*** Text block ***
A Stained Glass Case Study

I was at Dairy Queen with my family when the call came. A liturgical consultant reaching out about a new Franciscan church in Arizona — nine windows, a building still in design, a community with a clear and beautifully articulated vision for what they wanted the space to become. The timing was exactly right. Working alongside the architects as the building was still being designed allowed us to refine the placement and approach of a number of the windows — including the windows behind the altar, which evolved significantly through the dialogue between the glass design and the architecture.

The approach they took was the right one. They identified three artists beforehand — two sculptors and me for glass — and invited each of us to visit La Casa — the site, meet the Franciscan priests, the building committee, and the consultant. It was not an audition. It was a conversation, an opportunity to understand one another before any commitment was made. That kind of beginning makes everything that follows possible.

The art program developed by Capuchin friar Mark Joseph Costello, the liturgical consultant, with the church committee was one of the finest I have encountered — theologically rich, spiritually alive, and genuinely useful as a guide for the work ahead. I understood what was needed.

When I returned to present the first concepts, the room fell silent after I showed the Marian window. I wasn’t sure at first what that silence meant. Then the committee spoke — with emotion and conviction. They said they hadn’t known ahead of time what they were looking for, but when they saw it, they knew. That was the window. When I presented the Sister Death window, people in the room began to cry.

An architect on the committee wrote afterward: “Your art continues to take my breath away. You create such beautiful, dynamic, lyrical work. Thank you for your part in making beauty present.”

The Vision

Contemporary stained glass Marian window for new church construction, depicting Mary as woman clothed in the sun with cosmic movement and light

The art program written by the liturgical consultant gave me something rare — a theological framework that was not a constraint but an invitation. At its heart was a Franciscan understanding of creation as gift, relationship, and return. The building itself expressed this: a grounded masonry base giving way to a luminous upper volume, earth reaching toward heaven. The windows were conceived to live in that threshold.
*** End of Text block ***
■ **Work request A**
Summarize the stained glass case study in two sentences.
■ **Work request B**
Render this sentence from the stained glass case study in Spanish: "That kind of beginning makes everything that follows possible."
*** Data supplied ***
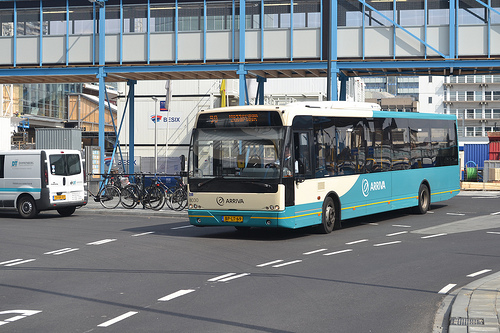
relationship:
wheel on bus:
*** End of Data supplied ***
*** Data supplied ***
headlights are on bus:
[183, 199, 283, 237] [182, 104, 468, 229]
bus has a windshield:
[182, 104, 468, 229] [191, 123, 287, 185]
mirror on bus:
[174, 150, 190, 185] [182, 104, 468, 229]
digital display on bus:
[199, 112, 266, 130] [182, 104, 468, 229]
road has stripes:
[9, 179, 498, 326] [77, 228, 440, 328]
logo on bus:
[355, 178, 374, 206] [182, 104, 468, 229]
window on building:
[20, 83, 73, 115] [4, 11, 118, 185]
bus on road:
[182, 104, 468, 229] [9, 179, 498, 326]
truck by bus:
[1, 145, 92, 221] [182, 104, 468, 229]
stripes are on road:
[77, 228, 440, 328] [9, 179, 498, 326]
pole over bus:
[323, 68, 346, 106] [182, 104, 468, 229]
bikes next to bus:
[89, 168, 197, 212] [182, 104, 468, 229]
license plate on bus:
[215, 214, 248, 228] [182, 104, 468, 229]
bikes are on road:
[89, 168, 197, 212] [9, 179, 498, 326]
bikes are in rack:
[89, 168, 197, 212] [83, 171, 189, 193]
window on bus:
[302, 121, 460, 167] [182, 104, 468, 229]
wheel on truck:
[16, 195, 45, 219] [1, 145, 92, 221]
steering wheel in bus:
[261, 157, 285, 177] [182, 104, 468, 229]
*** End of Data supplied ***
■ **Result A**
A liturgical consultant contacted the writer about nine windows for a new Franciscan church in Arizona while the building was still in design, and working alongside the architects allowed the placement and approach of several windows, including those behind the altar, to be refined. Three artists were invited to visit the site and meet the priests, the building committee, and the consultant, and when the first concepts were presented, the committee knew the Marian window was what they wanted, while people in the room began to cry at the Sister Death window.

■ **Result B**
Ese tipo de comienzo hace posible todo lo que sigue.